Simple method for smoking salt cured pork
Wood smoking is a time-tested way to preserve meat. Properly cured meat will keep for years; smoking it imparts flavor and some additional protection from pests and spoilage. In this article I’ll describe how I made salt-cured pork side meat and show you how I smoked it to make homemade bacon. The results far exceeded my expectations, which were already quite high.
There are other methods of food preservation, and you should use them all for redundancy. These include canning, freezing, and jerking. One of the great advantages of smoke curing is that it can be done very easily with very little in the way of materials or technology.

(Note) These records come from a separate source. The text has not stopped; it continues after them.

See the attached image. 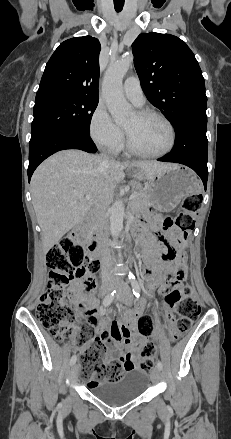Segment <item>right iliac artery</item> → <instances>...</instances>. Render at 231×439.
Masks as SVG:
<instances>
[{
	"mask_svg": "<svg viewBox=\"0 0 231 439\" xmlns=\"http://www.w3.org/2000/svg\"><path fill=\"white\" fill-rule=\"evenodd\" d=\"M116 291L114 290L113 292L109 293L103 300V305L106 307L108 305L111 304V302L113 301L114 297H115ZM77 357L76 355H73L71 360H70V364L74 365L76 363Z\"/></svg>",
	"mask_w": 231,
	"mask_h": 439,
	"instance_id": "right-iliac-artery-1",
	"label": "right iliac artery"
}]
</instances>
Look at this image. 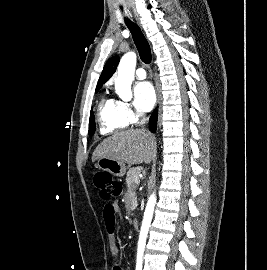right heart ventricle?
Wrapping results in <instances>:
<instances>
[{
    "instance_id": "obj_1",
    "label": "right heart ventricle",
    "mask_w": 267,
    "mask_h": 270,
    "mask_svg": "<svg viewBox=\"0 0 267 270\" xmlns=\"http://www.w3.org/2000/svg\"><path fill=\"white\" fill-rule=\"evenodd\" d=\"M97 118L103 135L125 129L128 122L121 116L115 100L102 98L98 105Z\"/></svg>"
}]
</instances>
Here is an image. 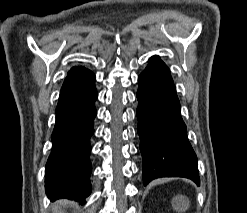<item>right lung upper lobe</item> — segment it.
Masks as SVG:
<instances>
[{"label":"right lung upper lobe","instance_id":"1","mask_svg":"<svg viewBox=\"0 0 247 213\" xmlns=\"http://www.w3.org/2000/svg\"><path fill=\"white\" fill-rule=\"evenodd\" d=\"M76 68H79V67H73L72 69H76ZM72 69H71V70H72Z\"/></svg>","mask_w":247,"mask_h":213}]
</instances>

What you’ll need to salt-cure the bacon
I slaughtered a 380-lb hog and had about 130 lbs of hams, shoulders, and side meat to cure, so I mixed up a large batch of seasoning. You’ll need to adjust your quantities depending on how much meat you’re curing. For every 100 lbs of meat I used:
- 8 lbs salt
- 2 oz saltpeter (potassium nitrate) — some recipes call for up to 3.5 oz per 100 lbs, so you should confirm this.
That’s it. I didn’t use any sugar, but if you choose to, it will help counter the harshness of the salt. Just add 3 lbs of sugar to the cure. Rub the cure thoroughly on all exposed surfaces of your side meat. To make bacon I cure the side meat for 7 days per inch of thickness. I turn them over and give them a second rub with a little more salt halfway through. These are approximate times; the warmer it is, the quicker the salt permeates the meat, and for every day the temperature drops below freezing I add a day to the cure, unless the highs were above, say 50 degrees or so.
I know this sounds sort of nebulous, but I don’t have a controlled environment in which to do my cures, like a meat locker. I have to live with the weather and adjust the times based on my experience. We had a ridiculously warm period right after I slaughtered the hog. Butchering day was well into the 60s, which made for some hectic preparation. We had to work with ice, coolers, and many trips between the freezer and the prep table outside. I would much rather have had temperatures in the 30s.
Be warned that you’re not supposed to cure your product in temperatures above 40 degrees. Our exceeded that every day and turned out fine, but you really need a meat locker.
After the meat is cured, rub off the salt under running water, let it dry, and then optionally give it a heavy coat of pepper.
Trivia: For hams I figure a day-and-a-half per pound. For a corned shoulder I figure half of that, and then I freeze them.
Smoking the bacon
I like a light smoke, if any. I use salt pork for a number of things in addition to making fried bacon strips. These include seasoning beans, chili, and stews, and for these I prefer cured pork that hasn’t been smoke. I even like the breakfast bacon to have a very mild smoke; every one I’ve ever bought was too smoky for my taste. So for me, smoking my own salt pork is the way to go.
Keep it very simple. I have an old block well house on the property, and I stripped out the equipment to make room for smoking. To hang the meat, I drove nails in the rafters. The smoke is provided quite simply by building a small fire on the floor, building up a small bed of coals, and slowly feeding green aromatic smokewoods to the fire.
This is a cold-smoke process; it will not cook the meat. In fact, when I started this we were hit with the coldest weather of the season and the temperature in the smokehouse never exceeded about 50 degrees.
Ideally, you should keep the smoke going constantly and get it over with, but if it goes out, just restart it. For a light smoke like mine, give it about 10-20 hours of smoke, depending how thick a smoke you’re able to contain in the smokehouse.
Woods for smoking meat
The following woods are all acceptable choices:
- Fruit woods such as apple, cherry, pear, and crabapple are my favorite choices. I’ve never tried citrus.
- Oak is a tolerable choice, but it can be very tannic and impart an acrid taste. I used oak as the fire base and it turned out fine, but again, I did a light smoke. If you prefer a richer smoke you would have doubled the smoke time that I used, and it might have turned out harsh.
Woods to avoid when smoking meat
I’m sure there are many others you should avoid, but these are some that I know are especially nasty:
- All conifers
- Crape Myrtle
What to expect
It’s easy to check the meat — use the nose. Just take a piece off the nail and smell it. You should do this outside the smokehouse, though, so you’re sure to smell the smokiness of the meat itself, and not of the environment.
This takes practice, but it’s a valuable survival skill. It’s the kind of thing that can greatly improve your quality of life in the Zombie Apocalypse.